7.BÖLÜM - TUTKULU ÖPÜCÜK'ÜN TANIMI ÖNEMLİ

9.2K 854 304
                                    


Evet çok eğlenceli ve uzun bir bölümle geldim. Bugün Serhan’ı kıskançlıktan delirteceğiz, Kaan’ın romantikliğine aşık olacağız ve Taylan’ı kazdığı kuyuya düşürüp, ona hayatının golünü atacağız.
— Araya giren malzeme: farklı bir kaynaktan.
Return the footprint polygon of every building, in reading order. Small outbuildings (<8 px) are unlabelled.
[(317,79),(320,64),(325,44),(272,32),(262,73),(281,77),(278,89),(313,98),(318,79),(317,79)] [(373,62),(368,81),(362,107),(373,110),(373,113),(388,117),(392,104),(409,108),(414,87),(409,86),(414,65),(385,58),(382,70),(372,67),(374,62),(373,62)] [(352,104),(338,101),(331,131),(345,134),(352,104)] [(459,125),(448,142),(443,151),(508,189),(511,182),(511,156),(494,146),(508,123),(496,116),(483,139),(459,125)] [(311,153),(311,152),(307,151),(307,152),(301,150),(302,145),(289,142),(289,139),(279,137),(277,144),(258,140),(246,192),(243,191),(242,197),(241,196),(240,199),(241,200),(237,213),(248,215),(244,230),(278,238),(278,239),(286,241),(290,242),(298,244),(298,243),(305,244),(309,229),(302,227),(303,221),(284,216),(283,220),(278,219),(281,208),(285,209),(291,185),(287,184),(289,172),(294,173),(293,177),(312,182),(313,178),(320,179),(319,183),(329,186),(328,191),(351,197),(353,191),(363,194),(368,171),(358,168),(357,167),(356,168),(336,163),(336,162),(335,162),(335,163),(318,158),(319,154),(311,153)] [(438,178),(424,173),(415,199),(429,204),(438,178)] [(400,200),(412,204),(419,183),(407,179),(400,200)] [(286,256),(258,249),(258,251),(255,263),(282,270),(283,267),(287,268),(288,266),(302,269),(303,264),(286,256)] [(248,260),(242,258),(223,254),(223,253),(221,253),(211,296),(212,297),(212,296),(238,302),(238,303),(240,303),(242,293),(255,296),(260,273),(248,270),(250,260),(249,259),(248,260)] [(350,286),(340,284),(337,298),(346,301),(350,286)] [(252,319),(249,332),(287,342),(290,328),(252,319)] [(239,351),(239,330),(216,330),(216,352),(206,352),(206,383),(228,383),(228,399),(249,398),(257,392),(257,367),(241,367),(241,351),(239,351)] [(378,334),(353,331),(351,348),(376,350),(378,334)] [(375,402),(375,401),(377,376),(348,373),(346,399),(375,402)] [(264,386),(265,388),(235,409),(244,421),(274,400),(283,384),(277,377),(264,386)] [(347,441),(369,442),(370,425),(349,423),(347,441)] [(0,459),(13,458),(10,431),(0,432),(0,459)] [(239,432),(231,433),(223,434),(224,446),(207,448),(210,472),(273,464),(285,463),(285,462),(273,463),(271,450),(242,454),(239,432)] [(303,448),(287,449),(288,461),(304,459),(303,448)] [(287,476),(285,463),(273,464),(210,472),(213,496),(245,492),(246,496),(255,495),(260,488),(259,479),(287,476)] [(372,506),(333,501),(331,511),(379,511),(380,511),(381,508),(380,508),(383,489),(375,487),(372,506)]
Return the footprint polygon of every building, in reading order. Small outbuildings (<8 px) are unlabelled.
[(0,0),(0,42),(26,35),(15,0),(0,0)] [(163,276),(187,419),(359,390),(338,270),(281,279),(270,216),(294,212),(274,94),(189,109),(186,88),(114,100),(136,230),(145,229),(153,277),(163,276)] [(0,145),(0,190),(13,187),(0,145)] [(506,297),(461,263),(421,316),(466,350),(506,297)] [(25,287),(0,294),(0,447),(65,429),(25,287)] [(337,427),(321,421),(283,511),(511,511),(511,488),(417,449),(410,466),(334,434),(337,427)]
Hazır mıyız?

❤❤❤
Tutkunun anlamını biliyor musun?
Peki tutku ile aşkın harmanını yaşadın mı hiç?
Sen aşk peşindesin,
Ben tutku...
Sen aşkın kelepçelerini istiyorsun benden,
Ben tutkunun özgürlüğünü
Biliyorum...
Farkındayım...
Bir araya gelirsek ortalık yanıp kavrulacak,
Tahmin edebiliyorum...
İşte bahsettiğimde tam da bu,
Sen kıvılcımı olacaksın bu tutkunun,
Ben yakıp kavuracağım seni!

😉🔥😉
“Burası nasıl beğendin mi?”
Yıldız etrafına bakındı, “Evet harika. Bayıldım.”
Kaan gülümseyerek başını eğdi, “Mutluyken gözlerin yeşil mi oluyor senin?”
Yıldız’ın şaşkınlıktan kaşları çatıldı, “Bunu bir tek babam ve kardeşlerim fark etmişti. Senin fark etmen şaşırttı doğrusu.”

Kaan’ın yüzü birden ciddileşti, “Ailenden sonra benim yanımda mutlu olmana sevindim,” hafifçe eğilip, sesini kısarak “Ve daha önce hiçbir erkeğin bunu fark edecek kadar gözlerinin içine bakmamasına daha çok sevindim,” diye fısıldadı.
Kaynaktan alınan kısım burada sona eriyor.